The moment passed, leaving me shaken, drained, embarrassed and worried sick about my tough-girl image.

I guess I hadn’t realized how taut I’d been wound.

Yes, OK, bravery isn’t the same thing as not being afraid. I know that. Once, in an earlier incarnation, I ran into a burning airplane and didn’t think much of it until things had settled down, then got hit by shakes measured on the Richter Scale. But, safe now, it was clear I’d been burning pure adrenaline for too long. I leaned further into Vlad’s arms, felt his arms around me, one around my waist, the other sweeping slowly up and down my back.

His comforting hand briefly touched my bum. Barely. I don’t think he meant anything by it, but it was enough.

It wasn’t love. It wasn’t even lust, for it was Vlad I needed and no other man would have done. It was, I guess, an instinctive, overwhelming need to prove to myself that I was still alive, still functioning.

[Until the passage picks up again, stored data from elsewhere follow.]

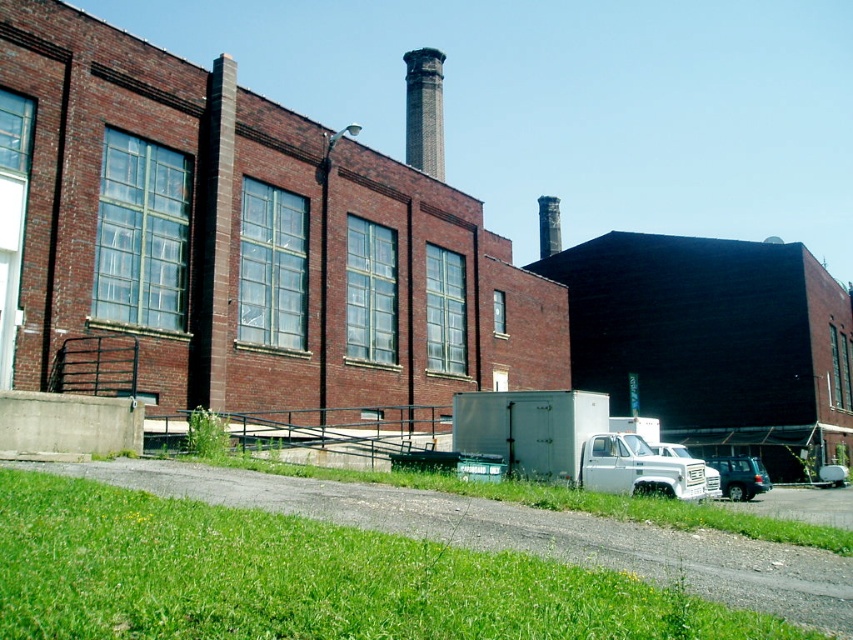
Question: Estimate the real-world distances between objects in this image. Which object is farther from the dark gray stone chimney at upper center?

Choices:
 (A) white matte truck at lower right
 (B) brick at center
 (C) white matte truck at center
 (D) matte gray suv at lower right

Answer: (C)

Question: Is white matte truck at lower right below dark gray stone chimney at upper center?

Choices:
 (A) yes
 (B) no

Answer: (A)

Question: Is white matte truck at lower right above white matte truck at center?

Choices:
 (A) no
 (B) yes

Answer: (B)

Question: Based on their relative distances, which object is farther from the white metallic truck at lower right?

Choices:
 (A) brick at center
 (B) dark gray stone chimney at upper center
 (C) white matte truck at center
 (D) matte gray suv at lower right

Answer: (B)

Question: Which point appears farthest from the camera in this image?

Choices:
 (A) (53, 129)
 (B) (648, 454)
 (C) (660, 445)
 (D) (508, 426)

Answer: (C)

Question: Does white matte truck at center come behind white metallic truck at lower right?

Choices:
 (A) yes
 (B) no

Answer: (B)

My hands grabbed his head, pulled it down to mine. I ground my lips into his, my tongue diving for his soul, seeking my own.

Vlad pulled back for just a second in surprise, then realized I was serious and responded immediately. His hands flowed over me, caressing and fondling me.

I was almost frantic, hissing with a raw, physical need I’d never imagined.

“God, Vlad,” I groaned. “Do it. Do it now! Don’t make me wait!”

His hands seized the neckline of my faded hoody, tensed, then the worn fabric tore top to bottom like tissue paper. My own hands started tearing at the buttons on his shirt, pulling it down off his shoulders and arms and I felt his hands magically release the too-small bra and I could breathe but found I didn’t want to as they swept over my bare skin, leaving fiery trails behind them.